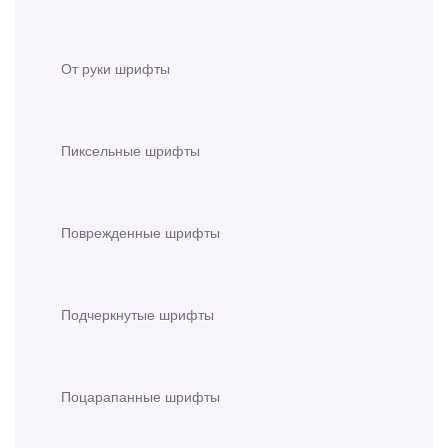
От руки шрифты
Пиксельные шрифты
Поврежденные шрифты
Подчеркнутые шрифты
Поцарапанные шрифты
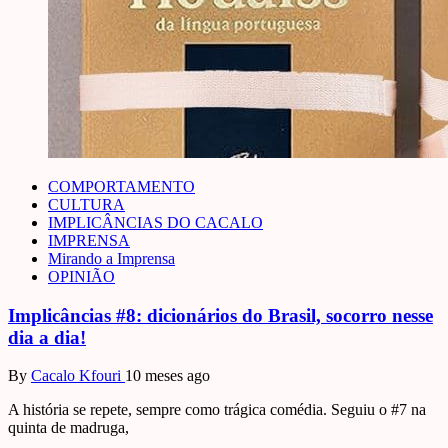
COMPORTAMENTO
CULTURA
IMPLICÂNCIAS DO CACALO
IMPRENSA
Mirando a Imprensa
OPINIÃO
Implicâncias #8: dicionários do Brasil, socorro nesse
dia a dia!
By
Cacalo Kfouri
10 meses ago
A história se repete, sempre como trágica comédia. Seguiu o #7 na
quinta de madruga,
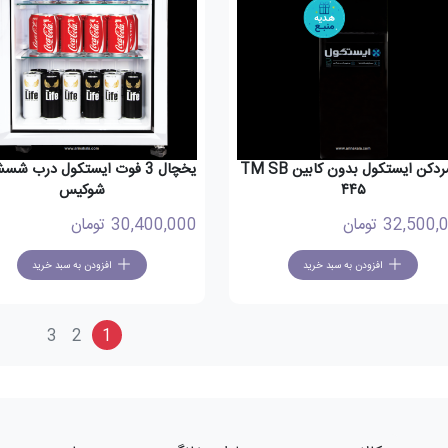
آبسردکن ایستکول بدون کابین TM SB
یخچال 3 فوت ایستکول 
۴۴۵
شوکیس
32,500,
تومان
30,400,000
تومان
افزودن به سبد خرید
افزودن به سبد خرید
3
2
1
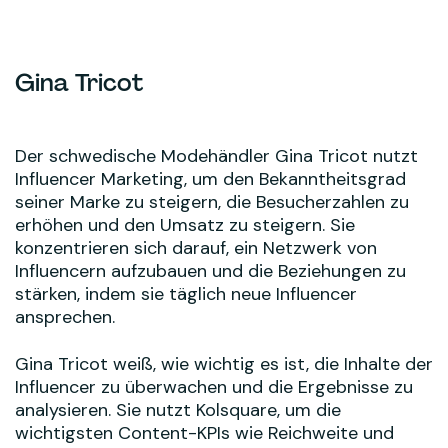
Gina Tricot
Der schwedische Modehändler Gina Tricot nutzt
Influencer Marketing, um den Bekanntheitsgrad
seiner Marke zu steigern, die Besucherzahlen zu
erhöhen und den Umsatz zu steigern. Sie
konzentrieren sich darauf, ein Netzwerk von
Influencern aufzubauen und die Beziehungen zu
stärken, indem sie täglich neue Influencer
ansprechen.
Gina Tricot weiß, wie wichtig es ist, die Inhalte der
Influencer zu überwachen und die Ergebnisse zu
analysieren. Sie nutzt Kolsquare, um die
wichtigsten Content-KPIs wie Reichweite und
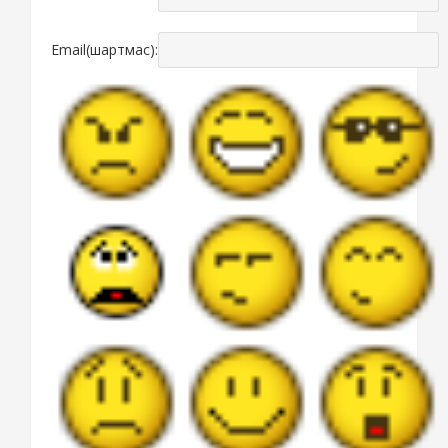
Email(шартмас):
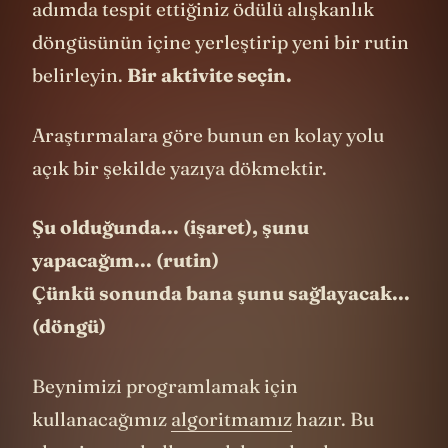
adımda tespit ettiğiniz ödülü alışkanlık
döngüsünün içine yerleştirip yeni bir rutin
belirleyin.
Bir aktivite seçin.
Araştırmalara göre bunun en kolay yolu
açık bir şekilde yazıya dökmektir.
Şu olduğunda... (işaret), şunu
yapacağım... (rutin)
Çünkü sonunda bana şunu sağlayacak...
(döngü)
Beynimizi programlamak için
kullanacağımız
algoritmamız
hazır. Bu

_ _ _

## Exercise brief
Count the lines in the entries above that contain the string "rutin", treating case as significant. Give only the number.

## Written answer
2